— WHAT TO PRODUCE —
Reproduce, unchanged, the lines of the listing from the one containing "prépondérante, les réseaux" through the final line of the listing, including both of those lines.
+++ DATA FOR ANALYSIS +++
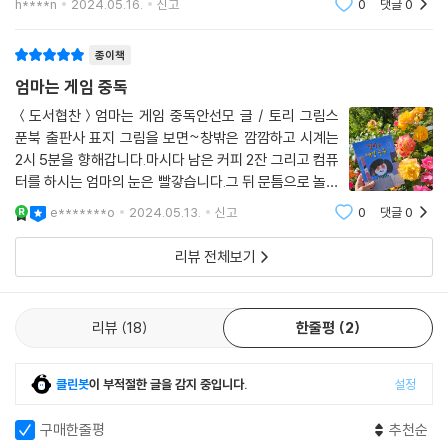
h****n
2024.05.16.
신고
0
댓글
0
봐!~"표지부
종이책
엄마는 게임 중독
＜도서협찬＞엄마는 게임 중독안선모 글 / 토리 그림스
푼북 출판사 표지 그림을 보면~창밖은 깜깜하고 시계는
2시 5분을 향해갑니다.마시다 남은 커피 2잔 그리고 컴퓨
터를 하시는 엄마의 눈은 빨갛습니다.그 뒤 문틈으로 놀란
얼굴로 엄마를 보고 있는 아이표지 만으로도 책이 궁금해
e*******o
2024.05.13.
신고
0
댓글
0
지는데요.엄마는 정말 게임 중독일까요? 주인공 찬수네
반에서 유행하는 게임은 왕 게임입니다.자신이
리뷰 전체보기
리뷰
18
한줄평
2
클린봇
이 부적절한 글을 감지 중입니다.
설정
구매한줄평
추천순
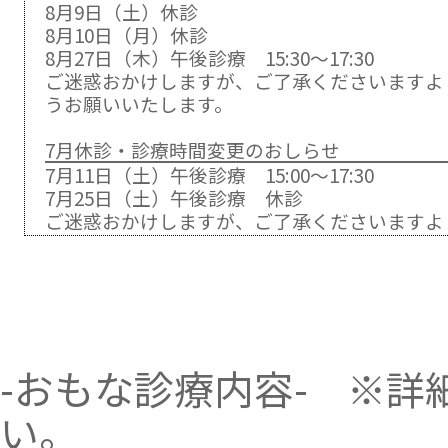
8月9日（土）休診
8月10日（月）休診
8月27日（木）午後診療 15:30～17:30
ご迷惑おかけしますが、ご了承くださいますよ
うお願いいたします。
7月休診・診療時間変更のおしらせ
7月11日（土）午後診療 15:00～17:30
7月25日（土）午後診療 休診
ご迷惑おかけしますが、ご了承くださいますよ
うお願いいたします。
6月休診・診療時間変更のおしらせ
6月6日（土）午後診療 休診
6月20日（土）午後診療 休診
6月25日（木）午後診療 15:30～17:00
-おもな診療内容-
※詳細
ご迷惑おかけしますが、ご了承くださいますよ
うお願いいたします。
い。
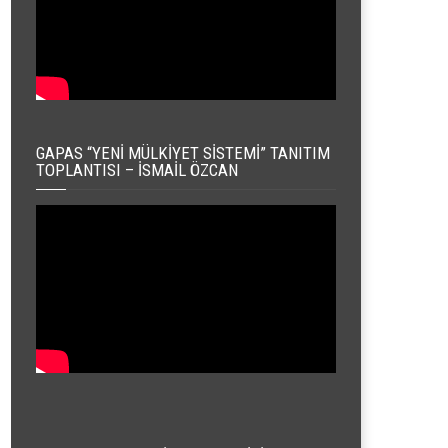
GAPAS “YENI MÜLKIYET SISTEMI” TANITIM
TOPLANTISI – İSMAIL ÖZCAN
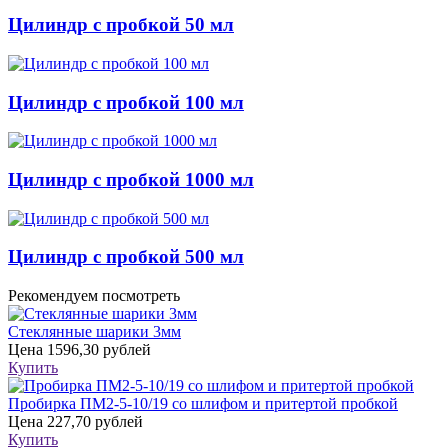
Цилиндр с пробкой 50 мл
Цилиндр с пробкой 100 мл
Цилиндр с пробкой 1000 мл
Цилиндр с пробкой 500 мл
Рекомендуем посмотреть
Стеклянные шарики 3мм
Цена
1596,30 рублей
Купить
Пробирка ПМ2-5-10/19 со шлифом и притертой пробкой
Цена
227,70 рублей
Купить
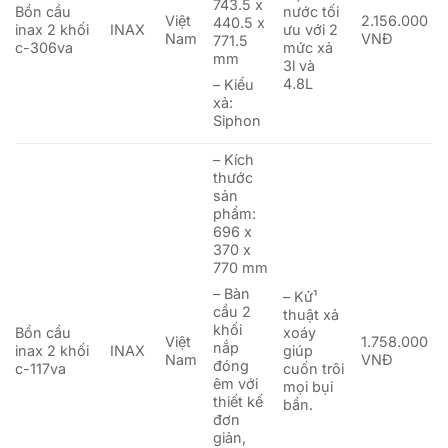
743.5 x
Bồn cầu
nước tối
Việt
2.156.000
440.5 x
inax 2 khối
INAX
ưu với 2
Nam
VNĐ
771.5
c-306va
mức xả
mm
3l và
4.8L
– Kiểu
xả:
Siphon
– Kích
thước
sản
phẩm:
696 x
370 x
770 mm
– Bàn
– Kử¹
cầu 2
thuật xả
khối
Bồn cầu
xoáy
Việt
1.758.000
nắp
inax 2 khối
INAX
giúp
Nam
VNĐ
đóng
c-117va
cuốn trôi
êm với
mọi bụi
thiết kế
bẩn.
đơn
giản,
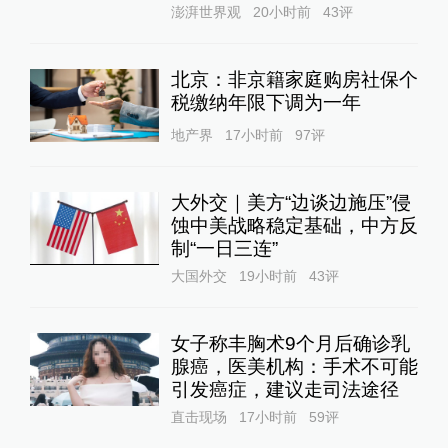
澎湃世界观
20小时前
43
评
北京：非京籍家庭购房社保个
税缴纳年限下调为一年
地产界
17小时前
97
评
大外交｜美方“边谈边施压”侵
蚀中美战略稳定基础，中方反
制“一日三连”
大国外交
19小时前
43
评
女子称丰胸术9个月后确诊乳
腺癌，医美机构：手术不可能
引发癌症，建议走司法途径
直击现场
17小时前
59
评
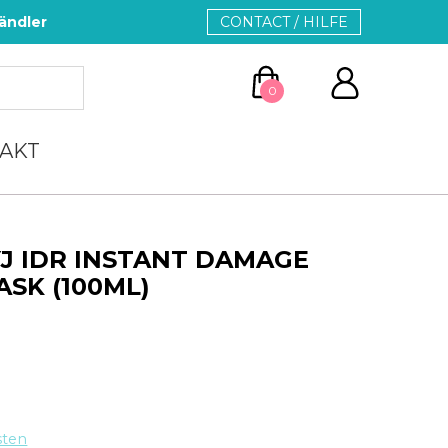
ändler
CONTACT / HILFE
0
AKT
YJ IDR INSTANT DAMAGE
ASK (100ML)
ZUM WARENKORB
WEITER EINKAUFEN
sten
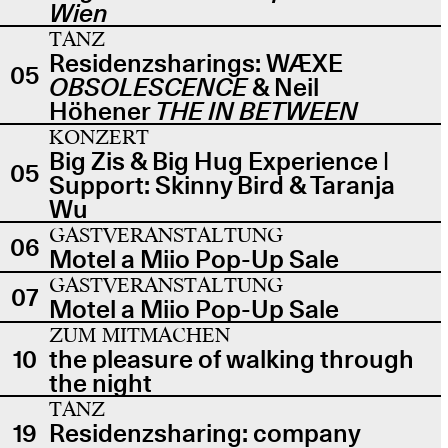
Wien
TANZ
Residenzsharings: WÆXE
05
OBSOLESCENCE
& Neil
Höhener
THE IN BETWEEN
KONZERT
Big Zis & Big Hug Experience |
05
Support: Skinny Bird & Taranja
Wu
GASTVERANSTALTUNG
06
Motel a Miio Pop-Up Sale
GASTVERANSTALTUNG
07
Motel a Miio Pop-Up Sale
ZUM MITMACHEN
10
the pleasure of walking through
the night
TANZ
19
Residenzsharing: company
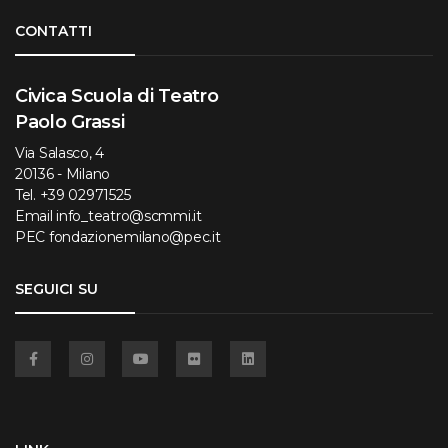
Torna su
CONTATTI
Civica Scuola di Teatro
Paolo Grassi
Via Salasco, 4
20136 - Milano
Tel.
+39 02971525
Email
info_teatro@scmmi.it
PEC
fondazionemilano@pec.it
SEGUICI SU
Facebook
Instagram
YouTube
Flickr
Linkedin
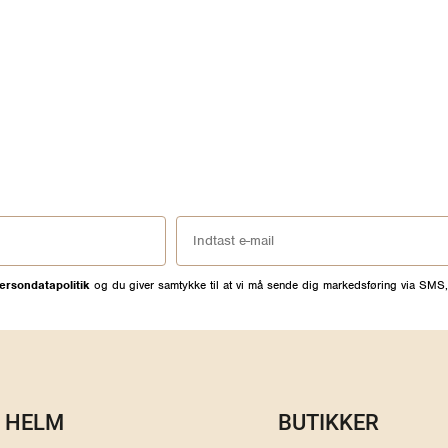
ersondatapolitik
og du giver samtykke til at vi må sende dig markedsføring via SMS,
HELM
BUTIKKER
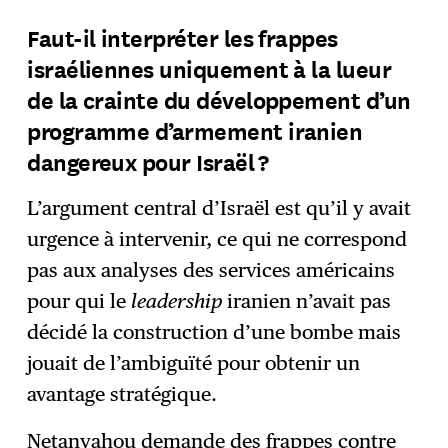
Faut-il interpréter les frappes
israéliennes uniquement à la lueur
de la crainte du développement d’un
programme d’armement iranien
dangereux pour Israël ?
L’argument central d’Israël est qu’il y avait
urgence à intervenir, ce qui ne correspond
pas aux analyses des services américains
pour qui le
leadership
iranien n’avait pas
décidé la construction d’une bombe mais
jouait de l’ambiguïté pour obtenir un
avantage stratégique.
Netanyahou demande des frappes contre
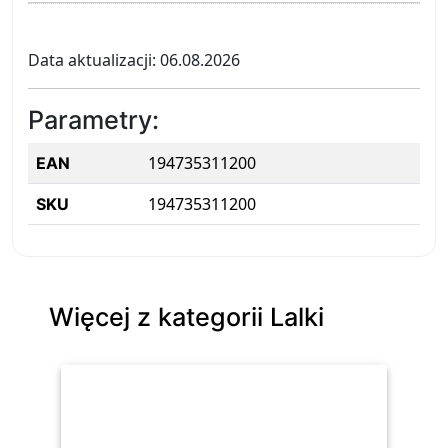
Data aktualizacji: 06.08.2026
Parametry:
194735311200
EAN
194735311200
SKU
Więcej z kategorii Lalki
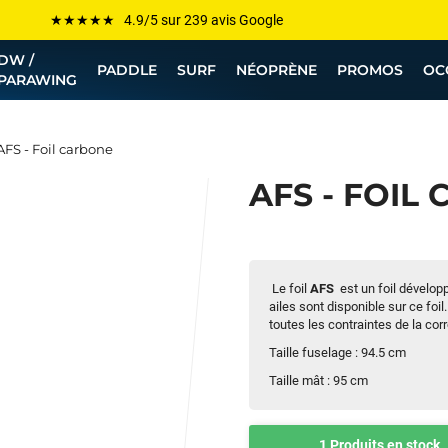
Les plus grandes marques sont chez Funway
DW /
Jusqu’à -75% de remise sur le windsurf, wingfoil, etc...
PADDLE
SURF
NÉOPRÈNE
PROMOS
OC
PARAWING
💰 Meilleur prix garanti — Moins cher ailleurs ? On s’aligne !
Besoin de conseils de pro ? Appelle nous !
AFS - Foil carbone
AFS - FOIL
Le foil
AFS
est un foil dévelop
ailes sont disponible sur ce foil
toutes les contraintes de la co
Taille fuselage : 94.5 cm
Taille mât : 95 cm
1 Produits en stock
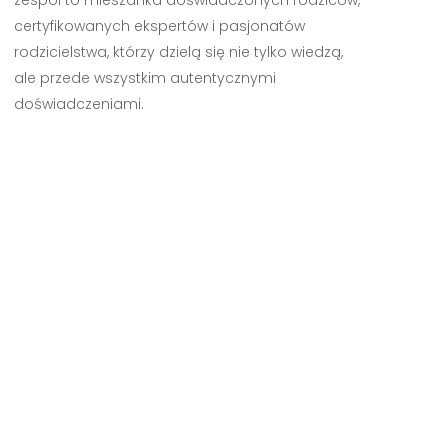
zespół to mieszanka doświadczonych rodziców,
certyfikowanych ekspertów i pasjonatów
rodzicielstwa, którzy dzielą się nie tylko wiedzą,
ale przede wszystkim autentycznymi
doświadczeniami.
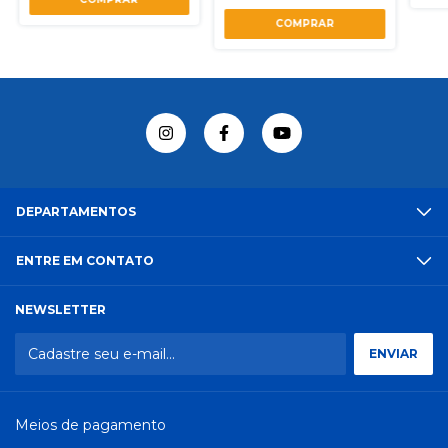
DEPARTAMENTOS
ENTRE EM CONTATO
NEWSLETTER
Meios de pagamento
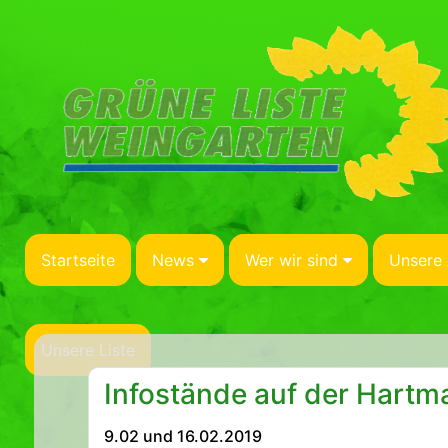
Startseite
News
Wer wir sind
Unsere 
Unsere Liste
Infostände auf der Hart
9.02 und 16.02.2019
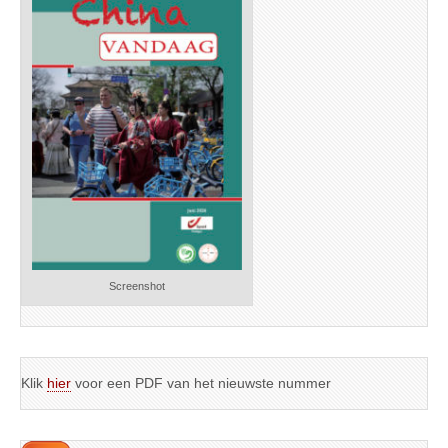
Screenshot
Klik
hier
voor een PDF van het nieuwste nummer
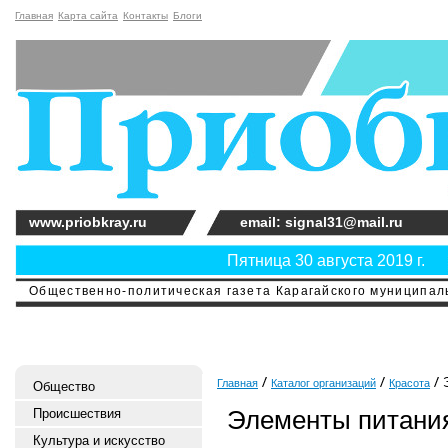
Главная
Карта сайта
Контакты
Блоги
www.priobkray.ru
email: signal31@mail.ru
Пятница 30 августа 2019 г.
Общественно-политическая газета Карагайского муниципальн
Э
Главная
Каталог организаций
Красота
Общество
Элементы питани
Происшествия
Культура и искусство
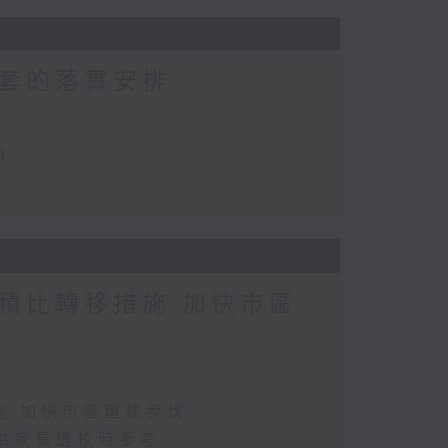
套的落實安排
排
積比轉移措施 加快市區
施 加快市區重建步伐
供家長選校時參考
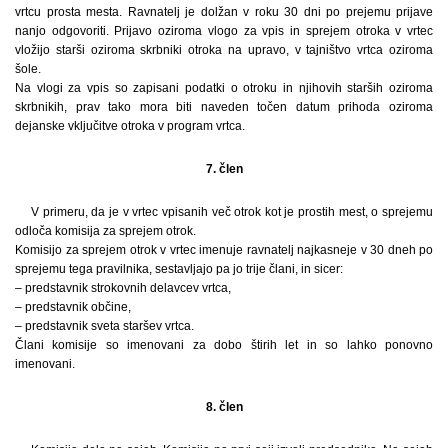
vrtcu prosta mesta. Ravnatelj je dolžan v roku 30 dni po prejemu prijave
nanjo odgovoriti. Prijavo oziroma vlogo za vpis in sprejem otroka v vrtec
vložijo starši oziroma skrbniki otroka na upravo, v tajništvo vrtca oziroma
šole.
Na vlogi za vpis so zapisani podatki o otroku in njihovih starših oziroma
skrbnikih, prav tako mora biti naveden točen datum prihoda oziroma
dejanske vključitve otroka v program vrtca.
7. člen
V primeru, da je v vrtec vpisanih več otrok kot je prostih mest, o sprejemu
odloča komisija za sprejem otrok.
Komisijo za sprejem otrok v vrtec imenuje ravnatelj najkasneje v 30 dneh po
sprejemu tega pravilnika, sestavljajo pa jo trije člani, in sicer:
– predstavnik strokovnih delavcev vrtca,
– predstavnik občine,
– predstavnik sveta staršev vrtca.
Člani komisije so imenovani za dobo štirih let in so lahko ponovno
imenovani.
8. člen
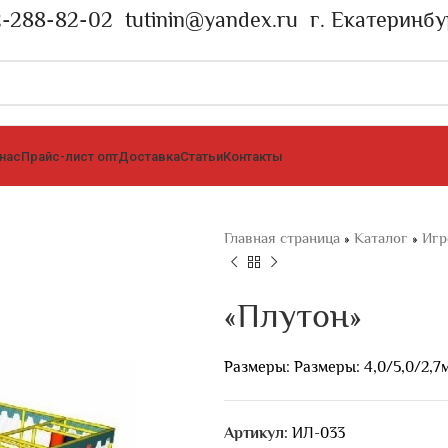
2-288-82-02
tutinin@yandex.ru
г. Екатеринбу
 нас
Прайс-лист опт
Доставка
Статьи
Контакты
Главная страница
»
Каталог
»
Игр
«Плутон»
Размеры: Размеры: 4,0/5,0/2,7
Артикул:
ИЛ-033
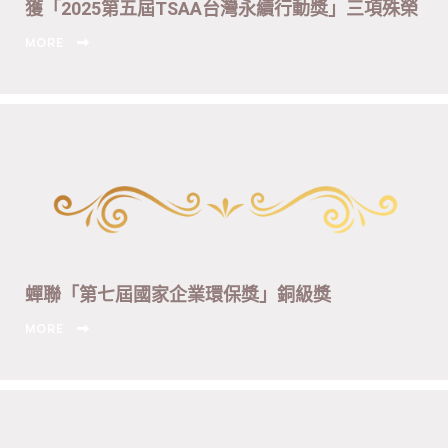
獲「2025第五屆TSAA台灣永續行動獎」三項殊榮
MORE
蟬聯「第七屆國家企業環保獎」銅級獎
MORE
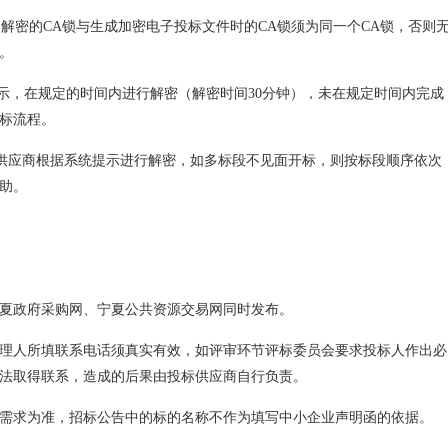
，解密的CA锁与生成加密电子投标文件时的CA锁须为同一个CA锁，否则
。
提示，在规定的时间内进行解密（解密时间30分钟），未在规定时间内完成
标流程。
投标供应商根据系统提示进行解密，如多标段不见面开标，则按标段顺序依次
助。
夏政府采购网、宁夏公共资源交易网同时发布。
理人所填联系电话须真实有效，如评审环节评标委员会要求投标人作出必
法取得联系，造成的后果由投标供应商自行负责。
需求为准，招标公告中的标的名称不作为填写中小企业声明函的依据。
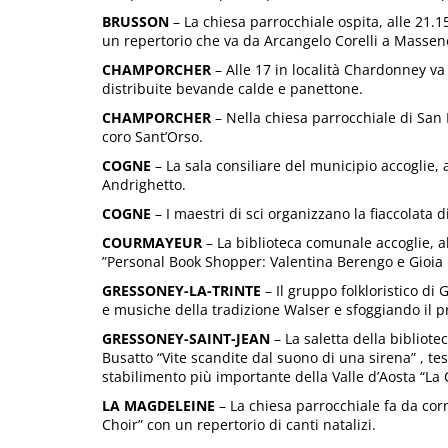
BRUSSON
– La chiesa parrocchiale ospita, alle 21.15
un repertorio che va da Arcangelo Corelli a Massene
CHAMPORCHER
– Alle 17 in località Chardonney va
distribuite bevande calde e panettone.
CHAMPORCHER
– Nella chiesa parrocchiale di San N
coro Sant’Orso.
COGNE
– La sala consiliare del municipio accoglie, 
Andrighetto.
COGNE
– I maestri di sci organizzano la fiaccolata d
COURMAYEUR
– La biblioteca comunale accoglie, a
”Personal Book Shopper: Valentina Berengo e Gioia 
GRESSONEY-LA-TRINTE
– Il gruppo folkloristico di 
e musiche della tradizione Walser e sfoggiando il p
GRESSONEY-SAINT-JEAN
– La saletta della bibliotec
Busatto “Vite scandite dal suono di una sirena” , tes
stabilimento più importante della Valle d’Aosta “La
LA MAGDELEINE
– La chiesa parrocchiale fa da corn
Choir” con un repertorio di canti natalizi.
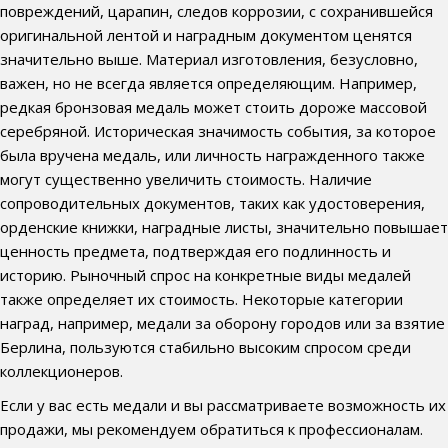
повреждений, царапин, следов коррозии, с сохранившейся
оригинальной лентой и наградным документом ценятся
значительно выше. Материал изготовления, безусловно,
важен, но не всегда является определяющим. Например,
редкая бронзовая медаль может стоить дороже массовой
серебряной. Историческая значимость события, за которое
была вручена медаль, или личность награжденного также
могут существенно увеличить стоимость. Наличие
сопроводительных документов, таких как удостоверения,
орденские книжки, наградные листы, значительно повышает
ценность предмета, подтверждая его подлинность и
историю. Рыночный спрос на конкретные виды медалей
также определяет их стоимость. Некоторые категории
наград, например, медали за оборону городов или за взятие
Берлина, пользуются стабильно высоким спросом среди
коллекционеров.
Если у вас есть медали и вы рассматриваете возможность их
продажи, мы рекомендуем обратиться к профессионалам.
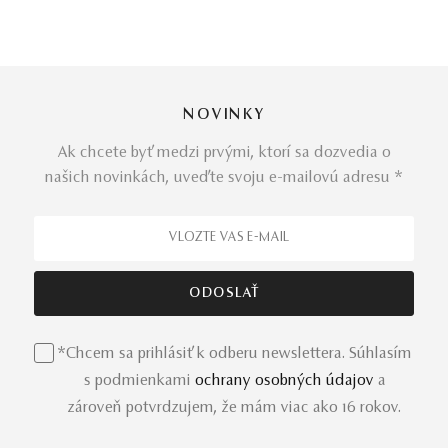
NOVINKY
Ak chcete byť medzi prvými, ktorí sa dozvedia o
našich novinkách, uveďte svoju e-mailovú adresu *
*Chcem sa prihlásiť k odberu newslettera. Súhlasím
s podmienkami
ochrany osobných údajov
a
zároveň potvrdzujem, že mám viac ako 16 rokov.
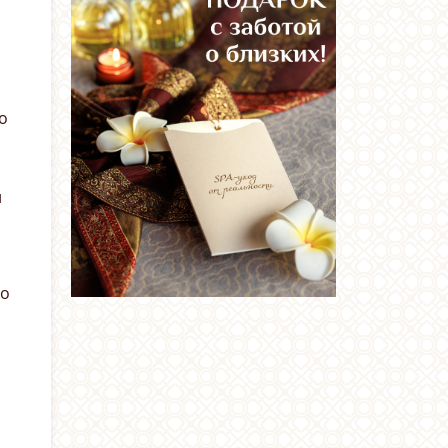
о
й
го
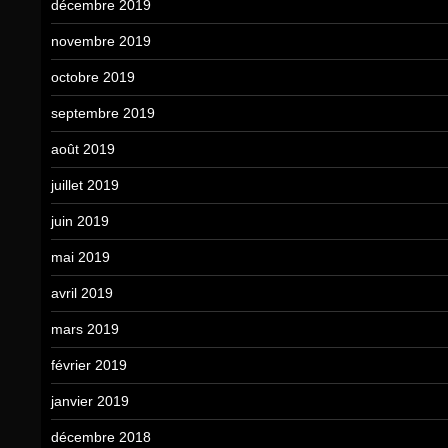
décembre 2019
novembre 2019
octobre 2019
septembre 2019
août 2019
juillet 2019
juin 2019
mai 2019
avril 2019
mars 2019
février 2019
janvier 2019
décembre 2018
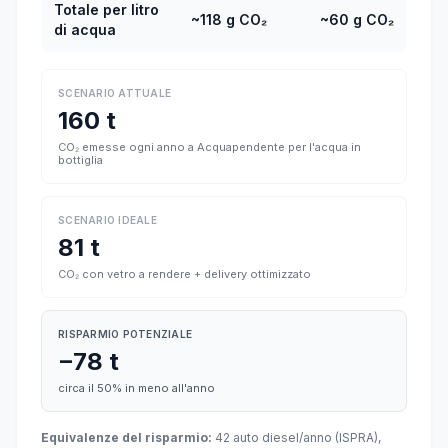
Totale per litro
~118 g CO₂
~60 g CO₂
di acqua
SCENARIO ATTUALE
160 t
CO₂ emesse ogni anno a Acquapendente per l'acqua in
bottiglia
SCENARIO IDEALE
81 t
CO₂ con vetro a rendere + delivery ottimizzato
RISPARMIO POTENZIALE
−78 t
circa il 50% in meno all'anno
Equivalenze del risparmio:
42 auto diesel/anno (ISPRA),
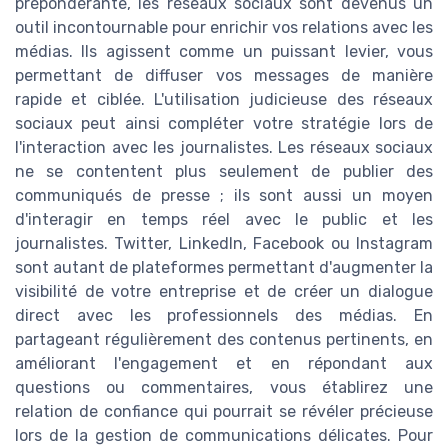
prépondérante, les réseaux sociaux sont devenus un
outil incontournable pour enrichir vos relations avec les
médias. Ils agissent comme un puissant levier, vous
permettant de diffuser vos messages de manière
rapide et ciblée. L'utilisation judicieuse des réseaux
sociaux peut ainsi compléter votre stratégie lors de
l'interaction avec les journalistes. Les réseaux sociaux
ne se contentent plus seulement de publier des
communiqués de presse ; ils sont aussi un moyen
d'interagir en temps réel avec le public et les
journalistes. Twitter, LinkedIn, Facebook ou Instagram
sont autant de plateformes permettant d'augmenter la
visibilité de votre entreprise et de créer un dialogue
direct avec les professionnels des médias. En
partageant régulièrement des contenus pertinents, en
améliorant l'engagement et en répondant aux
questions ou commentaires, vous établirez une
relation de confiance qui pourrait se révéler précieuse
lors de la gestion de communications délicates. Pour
+++
— TASK ANSWER —
prépondérante, les réseaux sociaux sont devenus un
outil incontournable pour enrichir vos relations avec les
médias. Ils agissent comme un puissant levier, vous
permettant de diffuser vos messages de manière
rapide et ciblée. L'utilisation judicieuse des réseaux
sociaux peut ainsi compléter votre stratégie lors de
l'interaction avec les journalistes. Les réseaux sociaux
ne se contentent plus seulement de publier des
communiqués de presse ; ils sont aussi un moyen
d'interagir en temps réel avec le public et les
journalistes. Twitter, LinkedIn, Facebook ou Instagram
sont autant de plateformes permettant d'augmenter la
visibilité de votre entreprise et de créer un dialogue
direct avec les professionnels des médias. En
partageant régulièrement des contenus pertinents, en
améliorant l'engagement et en répondant aux
questions ou commentaires, vous établirez une
relation de confiance qui pourrait se révéler précieuse
lors de la gestion de communications délicates. Pour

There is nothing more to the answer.